コップを持っていたから体温で若干温い。でもそれなりにうまい。
清水さんは無言で俺を見ている。
「同じ歳の他人を見て、若いなあ、なんて思ったりするし。
小さい時から、他人にたいして情が持てないんですよ。信じようが疑おうが、俺の行動で俺を嫌おうが、それすらもどうでもいい。

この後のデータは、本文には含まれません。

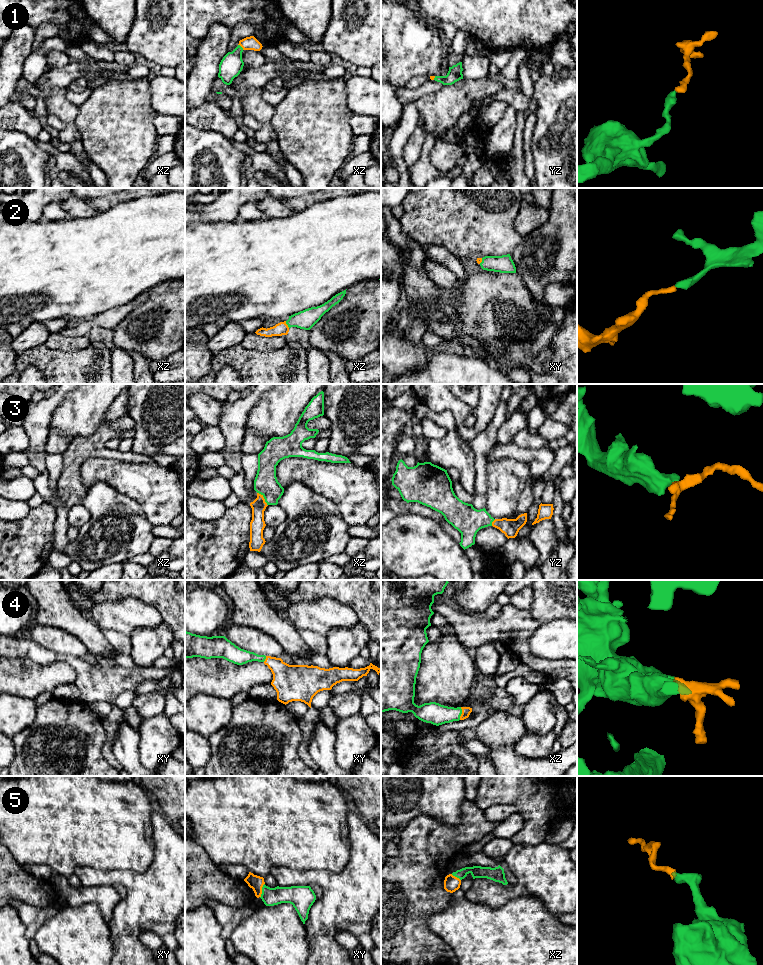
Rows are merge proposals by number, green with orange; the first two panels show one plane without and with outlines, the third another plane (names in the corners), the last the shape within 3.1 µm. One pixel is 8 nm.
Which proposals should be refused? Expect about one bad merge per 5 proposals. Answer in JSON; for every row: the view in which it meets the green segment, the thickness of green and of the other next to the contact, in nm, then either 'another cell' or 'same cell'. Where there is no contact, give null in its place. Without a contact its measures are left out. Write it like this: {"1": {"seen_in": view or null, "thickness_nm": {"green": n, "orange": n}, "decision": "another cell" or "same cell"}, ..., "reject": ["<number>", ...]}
{"1": {"seen_in": "xz", "thickness_nm": {"green": 180, "orange": 110}, "decision": "same cell"}, "2": {"seen_in": "xz", "thickness_nm": {"green": 160, "orange": 100}, "decision": "same cell"}, "3": {"seen_in": "xz", "thickness_nm": {"green": 190, "orange": 120}, "decision": "same cell"}, "4": {"seen_in": "xz", "thickness_nm": {"green": 170, "orange": 70}, "decision": "same cell"}, "5": {"seen_in": "xy", "thickness_nm": {"green": 140, "orange": 120}, "decision": "same cell"}, "reject": []}

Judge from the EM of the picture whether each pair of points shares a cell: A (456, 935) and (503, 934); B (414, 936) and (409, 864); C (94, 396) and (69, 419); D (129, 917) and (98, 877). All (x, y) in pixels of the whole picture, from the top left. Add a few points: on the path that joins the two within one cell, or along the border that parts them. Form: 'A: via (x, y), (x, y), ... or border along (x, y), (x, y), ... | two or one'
A: via (468, 935), (491, 935) | one
B: via (409, 918), (409, 882) | one
C: via (88, 403), (76, 417) | one
D: via (134, 901), (134, 889), (122, 877), (114, 877) | one

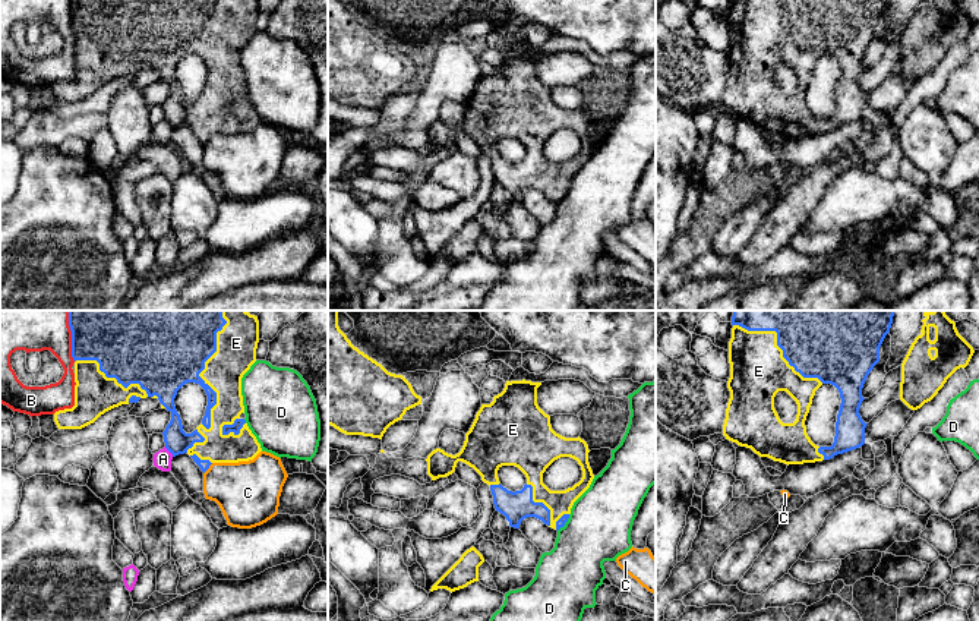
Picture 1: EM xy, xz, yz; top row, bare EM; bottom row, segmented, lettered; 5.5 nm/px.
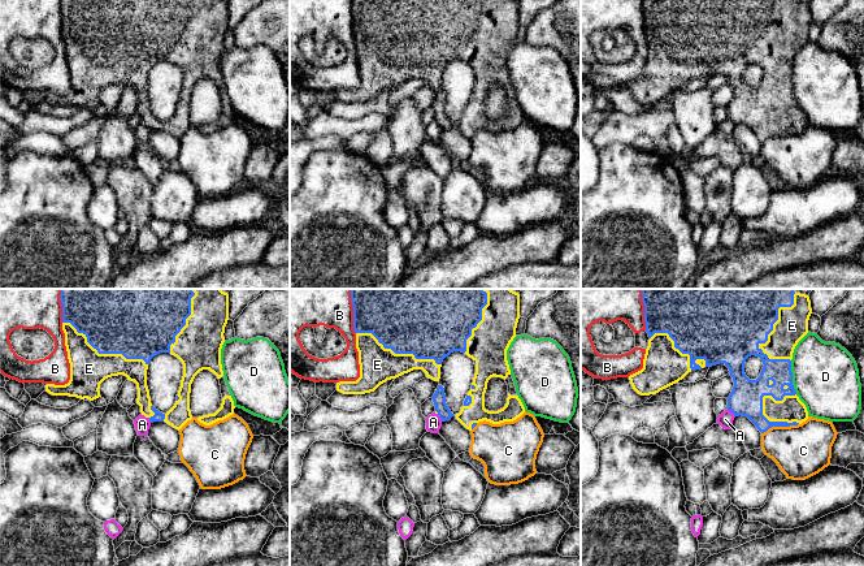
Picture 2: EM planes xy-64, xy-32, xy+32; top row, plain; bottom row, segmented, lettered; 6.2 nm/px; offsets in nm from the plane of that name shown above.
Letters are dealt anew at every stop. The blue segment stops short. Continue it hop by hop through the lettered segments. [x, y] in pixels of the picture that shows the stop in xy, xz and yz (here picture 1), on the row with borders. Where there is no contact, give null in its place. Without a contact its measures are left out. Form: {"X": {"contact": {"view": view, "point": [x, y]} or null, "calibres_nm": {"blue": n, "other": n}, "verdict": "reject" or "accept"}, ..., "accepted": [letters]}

でも愛情は知っています。亡くなった母親は俺を愛してくれたから。受けることも与えることも出来る。言葉で説明するのは難しいんですけど」
楽しい事は楽しい。
痛いものは痛い。
寂しい時は寂しい。
悲しい時は悲しい。
嬉しい時は嬉しい。
普通の感覚はそれなりに持ち合わせているし、臨機応変にだってなれる。けど、他人を心から心配したり同情したりする事が出来ない。
心配されたり同情されるのはうざったいと思っている。連絡とかは嬉しいけど。
俺はただ、それなりに一般常識を持ち合わた上で自分を変えないだけだ。
しん、と静まる室内で、清水さんが伏せていた視線を上げた。真剣かどうかは知らないが、そう見える視線と目を合わせる。
「簡単に言えば、無慈悲ってことになるな」
「そうなるんですかね」
にこりと笑うと、ふむ、と清水さんはちょうどいい長さに伸びた髭を触る。
そういや、テーブルのすみにあるタバコに手をつけてないけど吸わなくて平気なのかな。
喫煙者の気持ちは知らないが、なんとなくそんなことを思った。